‘Saying, “Say you, ‘His disciples came by night, and stole him away while we slept.'

The story that the soldiers had to spread around was that ‘His disciples came by night, and stole him away while we slept.' Compare Matthew 27:64 where this was actually what the High Priests had feared. This rumour was to be spread in order to convince the people that He had not risen. And no doubt they themselves believed that it must be so. What other explanation could there be? Paradoxically, for some who heard the rumour it might well have had the opposite effect. Knowing the Chief Priests they might have said to themselves, ‘It is clear that the tomb must be empty otherwise they would not talk like this. Perhaps then He did rise from the dead'. However, it would give a good excuse to those who were determined not to believe.

‘While we were asleep.' This would be in order to avoid questions. Too much might be revealed if they once admitted that they were awake and were then as a result questioned further. Of course the question that should then arise is, ‘If they were asleep how did they know what had happened to the body? And if they woke up and saw it, why did they do nothing about it?' Either way their story does not hold water. It is clearly grasping at straws.

But to be asleep on duty would make them look foolish (which was why they had to be heavily bribed). Why did they not then rather claim that they were overpowered by a large band of armed men? The answer is clearly because they knew that no one would believe it. They knew that the facts could be looked into, and probably would be if they told that story. And none of Jesus' opponents wanted the facts looking into. Their only hope lay in admitting that no one knew anything about what had happened, but that it had happened anyway (a truly solid basis for being a reliable witness! No wonder only the Jews who wanted to believe it did so).
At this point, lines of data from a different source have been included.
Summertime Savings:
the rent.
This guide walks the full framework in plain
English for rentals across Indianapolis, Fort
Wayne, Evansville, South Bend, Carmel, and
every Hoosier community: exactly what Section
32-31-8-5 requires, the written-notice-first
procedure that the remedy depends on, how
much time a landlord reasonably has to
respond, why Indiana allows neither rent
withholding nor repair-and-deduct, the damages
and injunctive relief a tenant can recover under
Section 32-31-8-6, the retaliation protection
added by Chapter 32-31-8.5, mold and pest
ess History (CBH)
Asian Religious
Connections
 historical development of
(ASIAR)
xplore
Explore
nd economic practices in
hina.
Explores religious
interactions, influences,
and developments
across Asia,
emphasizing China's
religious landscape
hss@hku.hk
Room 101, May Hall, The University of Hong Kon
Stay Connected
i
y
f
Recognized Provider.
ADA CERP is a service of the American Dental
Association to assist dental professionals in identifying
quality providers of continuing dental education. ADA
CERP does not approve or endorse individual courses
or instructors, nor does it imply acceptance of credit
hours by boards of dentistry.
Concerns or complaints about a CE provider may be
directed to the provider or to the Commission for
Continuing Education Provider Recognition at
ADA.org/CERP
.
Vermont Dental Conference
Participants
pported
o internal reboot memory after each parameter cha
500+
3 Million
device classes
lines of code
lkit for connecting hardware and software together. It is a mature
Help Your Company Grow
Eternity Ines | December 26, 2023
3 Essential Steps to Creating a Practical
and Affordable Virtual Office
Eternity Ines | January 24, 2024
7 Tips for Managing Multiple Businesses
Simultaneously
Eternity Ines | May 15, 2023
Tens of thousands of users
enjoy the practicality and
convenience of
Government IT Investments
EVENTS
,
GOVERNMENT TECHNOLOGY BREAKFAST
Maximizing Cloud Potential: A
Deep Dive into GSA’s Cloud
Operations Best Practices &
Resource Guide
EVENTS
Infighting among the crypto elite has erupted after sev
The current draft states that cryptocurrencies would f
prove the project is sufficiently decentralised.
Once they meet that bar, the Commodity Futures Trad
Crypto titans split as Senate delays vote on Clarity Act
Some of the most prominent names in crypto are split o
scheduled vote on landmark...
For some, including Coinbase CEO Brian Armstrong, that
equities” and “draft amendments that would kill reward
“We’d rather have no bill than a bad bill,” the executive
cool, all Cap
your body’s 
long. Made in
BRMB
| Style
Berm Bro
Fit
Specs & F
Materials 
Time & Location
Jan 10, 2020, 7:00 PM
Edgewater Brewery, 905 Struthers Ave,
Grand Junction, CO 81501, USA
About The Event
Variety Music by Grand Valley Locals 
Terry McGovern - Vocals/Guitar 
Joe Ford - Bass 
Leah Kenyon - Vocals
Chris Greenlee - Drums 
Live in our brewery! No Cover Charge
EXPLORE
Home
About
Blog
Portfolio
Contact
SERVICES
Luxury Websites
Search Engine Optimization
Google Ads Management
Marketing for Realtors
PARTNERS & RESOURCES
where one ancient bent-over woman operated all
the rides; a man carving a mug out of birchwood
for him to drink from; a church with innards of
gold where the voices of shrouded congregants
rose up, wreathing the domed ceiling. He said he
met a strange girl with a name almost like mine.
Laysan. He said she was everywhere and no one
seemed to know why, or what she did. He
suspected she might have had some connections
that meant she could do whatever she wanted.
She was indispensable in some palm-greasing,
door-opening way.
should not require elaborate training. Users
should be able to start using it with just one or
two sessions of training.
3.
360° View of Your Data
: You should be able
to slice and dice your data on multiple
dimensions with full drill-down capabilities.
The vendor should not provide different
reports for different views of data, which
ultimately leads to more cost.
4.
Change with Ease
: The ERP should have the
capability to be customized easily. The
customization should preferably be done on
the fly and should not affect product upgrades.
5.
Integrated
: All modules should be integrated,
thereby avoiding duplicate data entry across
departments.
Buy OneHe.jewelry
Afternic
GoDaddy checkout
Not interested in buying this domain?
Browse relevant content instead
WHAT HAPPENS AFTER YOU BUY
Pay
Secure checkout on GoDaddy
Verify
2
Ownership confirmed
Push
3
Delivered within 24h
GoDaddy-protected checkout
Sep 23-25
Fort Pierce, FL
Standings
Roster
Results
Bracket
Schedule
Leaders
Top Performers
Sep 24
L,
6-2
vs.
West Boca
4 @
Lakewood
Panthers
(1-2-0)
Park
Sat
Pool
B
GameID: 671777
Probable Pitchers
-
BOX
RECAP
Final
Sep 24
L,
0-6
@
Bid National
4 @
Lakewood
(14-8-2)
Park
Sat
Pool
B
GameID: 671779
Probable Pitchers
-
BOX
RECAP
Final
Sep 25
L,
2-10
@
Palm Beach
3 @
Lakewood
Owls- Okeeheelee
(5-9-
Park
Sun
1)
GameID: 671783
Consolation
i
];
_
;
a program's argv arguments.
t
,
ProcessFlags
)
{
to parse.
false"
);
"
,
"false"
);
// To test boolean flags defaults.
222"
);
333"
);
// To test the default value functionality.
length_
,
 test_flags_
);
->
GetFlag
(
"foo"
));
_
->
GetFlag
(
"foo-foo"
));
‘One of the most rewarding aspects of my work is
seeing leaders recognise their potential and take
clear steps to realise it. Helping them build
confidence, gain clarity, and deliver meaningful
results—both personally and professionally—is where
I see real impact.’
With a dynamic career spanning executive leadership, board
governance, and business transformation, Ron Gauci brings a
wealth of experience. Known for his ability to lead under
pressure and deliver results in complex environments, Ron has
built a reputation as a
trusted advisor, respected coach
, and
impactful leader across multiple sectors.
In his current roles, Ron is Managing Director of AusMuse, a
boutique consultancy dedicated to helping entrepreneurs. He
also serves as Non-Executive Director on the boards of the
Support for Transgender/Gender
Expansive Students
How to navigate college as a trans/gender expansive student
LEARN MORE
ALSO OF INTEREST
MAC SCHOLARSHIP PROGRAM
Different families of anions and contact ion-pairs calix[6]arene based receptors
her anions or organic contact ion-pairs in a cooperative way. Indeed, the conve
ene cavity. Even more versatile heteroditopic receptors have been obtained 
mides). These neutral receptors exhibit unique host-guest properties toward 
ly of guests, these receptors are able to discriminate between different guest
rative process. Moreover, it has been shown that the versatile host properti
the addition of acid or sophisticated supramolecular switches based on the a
Besides, the story of a tomb robbing by a bunch of amateurs, while the guards lay asleep without being disturbed, is hardly credible. Imagine the ribaldry the guards would have had to face. Consider the scene. A dark tomb, a large rock to be moved requiring two or three men to do it, and a number of guards lying round the tomb. Then a band of intrepid disciples arrive, admittedly by the light of a nearly full moon, and without making a sound, they avoid the guards without disturbing them, move the large stone without making any noise at all, locate the body in the dark tomb with no difficulty, carry it out, again avoiding the soldiers, and then disappear, and meanwhile no one wakes up or spots them in the process. It would hardly have sounded credible to any who heard it. It was not credible.

It should also be noted that in the Roman Empire the molesting of graves was a serious offence. Among other things the well known Nazarene inscription makes this fact abundantly clear. Had it genuinely been believed that the disciples had stolen a body which was government property and had hidden it away, they would undoubtedly have been sought out and probably executed.